Checkpoint/restart, or checkpointing, is a well-known rollback recovery technique deployed to mitigate fail-stop errors [37]. In checkpointing the application state, called checkpoint, is saved and the application is restarted by using the checkpoint when a failure occurs. The most common types of checkpointing are coordinated and uncoordinated checkpointing for distributed applications. In coordinated checkpointing, processes coordinate with each other to
reach a consistent global state before taking a checkpoint. The main drawback of coordinated checkpointing is the expensive coordination. Uncoordinated checkpointing was proposed to avoid the expensive coordination [37]. In uncoordinated checkpointing, the states of processes are saved independently, which avoids the coordination but supplementary application data is also logged such that a consistent global state could be formed in a restart. The logging of supplementary data is called message logging which is a technique used to prevent domino effect [37]. Domino effect is a condition in which, in the lack of message logging, the restart of a process causes other processes to restart; and in the end all processes have to restart losing all useful computation. Uncoordinated checkpointing has its own disadvantages. The log size, communication overhead, and fault-free execution overheads can be prohibitive.
To address these issues, hierarchical coordinated checkpointing schemes are proposed such as [38] and [39]. These schemes partition the application processes into groups in which each group can checkpoint independently. They limit the coordination among the processes in a single group and they perform costly global checkpoints less frequently than those within each group. However message logging is performed across the groups to be able for a global restart. Moreover the coordination among the processes belonging to the same group can still be ex- pensive.
Basic checkpointing and message logging algorithms often suffer from low scalability and large memory footprint. Considerable work has been done to address these issues [40]. Some researchers suggest considering the knowledge on correlation between hardware faults in order to lower the message log memory overhead [41], [42]; others combine coordinated checkpoint- ing with message logging for the same purpose [43]. To the best of our knowledge, however, no prior work has tackled message logging for hybrid PMs.

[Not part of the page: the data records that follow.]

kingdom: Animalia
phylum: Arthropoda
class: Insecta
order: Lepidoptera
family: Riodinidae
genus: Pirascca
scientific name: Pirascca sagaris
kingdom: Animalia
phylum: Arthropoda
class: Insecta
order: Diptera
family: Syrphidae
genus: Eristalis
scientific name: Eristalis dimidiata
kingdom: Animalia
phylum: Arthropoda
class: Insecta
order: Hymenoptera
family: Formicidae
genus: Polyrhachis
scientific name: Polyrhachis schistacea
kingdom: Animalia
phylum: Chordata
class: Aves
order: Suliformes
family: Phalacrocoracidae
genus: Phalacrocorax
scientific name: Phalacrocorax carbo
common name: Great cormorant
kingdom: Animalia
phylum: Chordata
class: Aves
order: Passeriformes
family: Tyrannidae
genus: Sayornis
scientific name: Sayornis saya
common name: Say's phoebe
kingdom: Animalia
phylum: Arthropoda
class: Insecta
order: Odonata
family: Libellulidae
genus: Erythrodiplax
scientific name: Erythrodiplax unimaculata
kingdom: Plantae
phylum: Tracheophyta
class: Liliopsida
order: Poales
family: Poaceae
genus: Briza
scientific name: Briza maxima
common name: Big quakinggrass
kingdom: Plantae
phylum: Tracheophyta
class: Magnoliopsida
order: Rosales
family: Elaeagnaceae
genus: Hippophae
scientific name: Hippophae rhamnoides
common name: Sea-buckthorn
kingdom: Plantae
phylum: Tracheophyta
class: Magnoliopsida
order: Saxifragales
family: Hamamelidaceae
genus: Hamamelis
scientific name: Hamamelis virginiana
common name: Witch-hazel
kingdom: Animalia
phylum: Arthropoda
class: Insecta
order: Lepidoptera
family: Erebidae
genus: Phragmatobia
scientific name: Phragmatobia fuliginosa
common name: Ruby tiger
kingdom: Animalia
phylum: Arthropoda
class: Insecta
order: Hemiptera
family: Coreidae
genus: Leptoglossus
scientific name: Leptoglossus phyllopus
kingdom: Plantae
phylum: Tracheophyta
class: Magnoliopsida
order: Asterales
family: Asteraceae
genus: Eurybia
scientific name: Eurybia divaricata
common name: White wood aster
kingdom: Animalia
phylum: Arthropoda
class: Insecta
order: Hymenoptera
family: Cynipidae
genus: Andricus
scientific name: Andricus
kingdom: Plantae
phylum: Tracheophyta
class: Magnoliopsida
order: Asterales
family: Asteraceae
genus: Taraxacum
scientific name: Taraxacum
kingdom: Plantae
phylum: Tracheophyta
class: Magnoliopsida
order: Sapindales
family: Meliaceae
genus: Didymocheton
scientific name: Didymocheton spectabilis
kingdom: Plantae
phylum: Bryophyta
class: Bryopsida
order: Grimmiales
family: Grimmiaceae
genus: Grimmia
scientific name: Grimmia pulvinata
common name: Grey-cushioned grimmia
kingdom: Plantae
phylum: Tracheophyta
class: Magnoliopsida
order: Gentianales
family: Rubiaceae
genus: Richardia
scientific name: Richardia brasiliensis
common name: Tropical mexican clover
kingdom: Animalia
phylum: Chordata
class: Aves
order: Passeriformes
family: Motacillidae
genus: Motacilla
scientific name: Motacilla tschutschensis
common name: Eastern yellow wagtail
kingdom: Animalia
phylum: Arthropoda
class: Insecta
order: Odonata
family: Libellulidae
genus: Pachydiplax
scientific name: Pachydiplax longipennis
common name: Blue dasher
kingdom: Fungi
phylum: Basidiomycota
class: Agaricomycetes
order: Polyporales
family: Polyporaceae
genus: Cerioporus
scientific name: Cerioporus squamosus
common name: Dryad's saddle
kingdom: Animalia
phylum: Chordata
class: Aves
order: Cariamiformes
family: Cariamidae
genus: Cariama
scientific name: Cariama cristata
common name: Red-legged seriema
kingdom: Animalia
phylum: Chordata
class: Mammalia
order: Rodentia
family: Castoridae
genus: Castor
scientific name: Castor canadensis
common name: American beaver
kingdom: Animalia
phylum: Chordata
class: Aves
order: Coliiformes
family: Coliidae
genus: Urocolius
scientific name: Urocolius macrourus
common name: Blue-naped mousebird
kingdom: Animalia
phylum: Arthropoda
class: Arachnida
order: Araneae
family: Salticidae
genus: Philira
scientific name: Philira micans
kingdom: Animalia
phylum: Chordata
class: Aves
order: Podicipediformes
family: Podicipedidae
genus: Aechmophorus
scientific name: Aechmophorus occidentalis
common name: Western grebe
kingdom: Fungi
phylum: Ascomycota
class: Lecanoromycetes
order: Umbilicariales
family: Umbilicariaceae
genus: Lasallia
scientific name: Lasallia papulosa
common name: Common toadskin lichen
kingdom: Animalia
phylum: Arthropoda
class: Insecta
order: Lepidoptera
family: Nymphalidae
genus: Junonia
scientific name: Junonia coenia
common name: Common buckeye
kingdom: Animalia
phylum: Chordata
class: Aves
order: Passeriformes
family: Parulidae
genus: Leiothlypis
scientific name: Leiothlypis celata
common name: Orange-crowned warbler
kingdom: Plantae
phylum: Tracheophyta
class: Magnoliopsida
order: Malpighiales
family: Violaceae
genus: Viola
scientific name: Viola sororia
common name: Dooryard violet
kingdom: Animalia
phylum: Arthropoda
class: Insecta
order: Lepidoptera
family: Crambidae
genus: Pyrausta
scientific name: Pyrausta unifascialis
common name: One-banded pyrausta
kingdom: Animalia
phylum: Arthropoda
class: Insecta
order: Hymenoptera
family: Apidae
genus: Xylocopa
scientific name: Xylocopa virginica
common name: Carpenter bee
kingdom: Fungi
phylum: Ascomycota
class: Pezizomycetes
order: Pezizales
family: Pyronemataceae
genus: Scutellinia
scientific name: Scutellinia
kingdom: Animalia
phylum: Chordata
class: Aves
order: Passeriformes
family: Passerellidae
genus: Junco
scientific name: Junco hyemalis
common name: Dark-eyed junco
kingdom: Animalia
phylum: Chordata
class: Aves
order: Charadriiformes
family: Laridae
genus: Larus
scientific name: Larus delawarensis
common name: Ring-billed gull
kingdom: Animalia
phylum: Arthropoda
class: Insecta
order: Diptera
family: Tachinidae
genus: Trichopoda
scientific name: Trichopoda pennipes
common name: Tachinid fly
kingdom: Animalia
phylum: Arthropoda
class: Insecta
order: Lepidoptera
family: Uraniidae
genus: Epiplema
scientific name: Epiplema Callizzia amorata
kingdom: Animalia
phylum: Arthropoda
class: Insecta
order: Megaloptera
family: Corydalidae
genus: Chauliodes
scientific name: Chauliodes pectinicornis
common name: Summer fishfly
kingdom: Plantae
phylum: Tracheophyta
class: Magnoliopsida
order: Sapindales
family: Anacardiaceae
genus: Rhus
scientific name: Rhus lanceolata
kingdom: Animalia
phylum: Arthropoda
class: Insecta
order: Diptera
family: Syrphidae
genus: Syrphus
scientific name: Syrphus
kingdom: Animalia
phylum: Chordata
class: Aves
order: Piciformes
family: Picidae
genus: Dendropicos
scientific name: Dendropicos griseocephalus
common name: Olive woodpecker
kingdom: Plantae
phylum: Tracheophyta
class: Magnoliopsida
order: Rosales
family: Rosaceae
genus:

The Berkeley Lab Checkpoint/Restart [44] is a widely adopted approach in high perfor- mance computing for fault-tolerance. As a system-level solution, the most important drawback of this mechanism is the large memory footprint that is generated during checkpointing process due to the lack of knowledge of user-level structures. This mechanism provides a binary check- point solution that increases dependency with operating system, it generates the checkpoint using the I/O interaction at Linux kernel level. BLCR needs an operating system modification for a good performance. Our proposed solution in Chapter4is runtime-level, which does not create OS dependency and decreases the usage of memory.
Application-level approaches exist such as [45], however such solutions are not generic and have to be adapted for each single application with developer/programmer knowledge.
These approaches are more efficient than system-level ones. Our novel solution (Chapter 4) has the knowledge of the explicit asynchronous execution flow, which enables us to build a more accurate non-centralized incremental checkpoint and to share information through all the active threads.
System-level solutions have recently evolved into multi-level nature with the main idea to be performing expensive global checkpoints less frequently. Sato et. al. [39] proposes an approach based on multi-level checkpointing for petascale and exascale systems. Their check- pointing system merges non-blocking and multi-level checkpointing. This system is shown to be efficient on future post-petascale systems. Another hybrid solution proposed for hybrid petascale systems is the Fault Tolerance Interface by Bautista-Gomez et. al [38]. Our proposed framework is complementary to these system-wide solutions (Chapter4).
Ma and Krishnamoorthy [46] propose an approach for task-parallel computations in the presence of work-stealing. The main objective of the work is to identify tasks to be recovered and to recover partial data updates accurately and efficiently. They track the communication operations and maintain an idempotent data store for this purpose. They target fault tolerance within a task parallel phase complementary to checkpointing and fault detection which consti- tute some parts of our work (Chapter4). Chung et al. [47] introduce the Containment Domains (CD) for system resiliency. CDs are programming constructs for the programmer to express resilience concerns as well as to specialize fault detection and recovery according to applica- tion under consideration. In addition, CDs provides flexibility in terms of state preservation, location of preservation as well as the method of fault detection.
Algorithm-Based Fault Tolerance [48] requires additional programmer effort for generating specific redundant calculation on the algorithm.
Bronevetsky et al. [49] proposed an application-level checkpointing technique for OpenMP applications. The application state is regularly stored to disks and in case of a failure it is loaded and application is restarted. Fu and Yang [50] explore thread-level redundancy to detect and recover from transient errors. Tahan and Shawky [51] propose triple modular redundancy fault-tolerance for OpenMP programs via task replication at compiler level.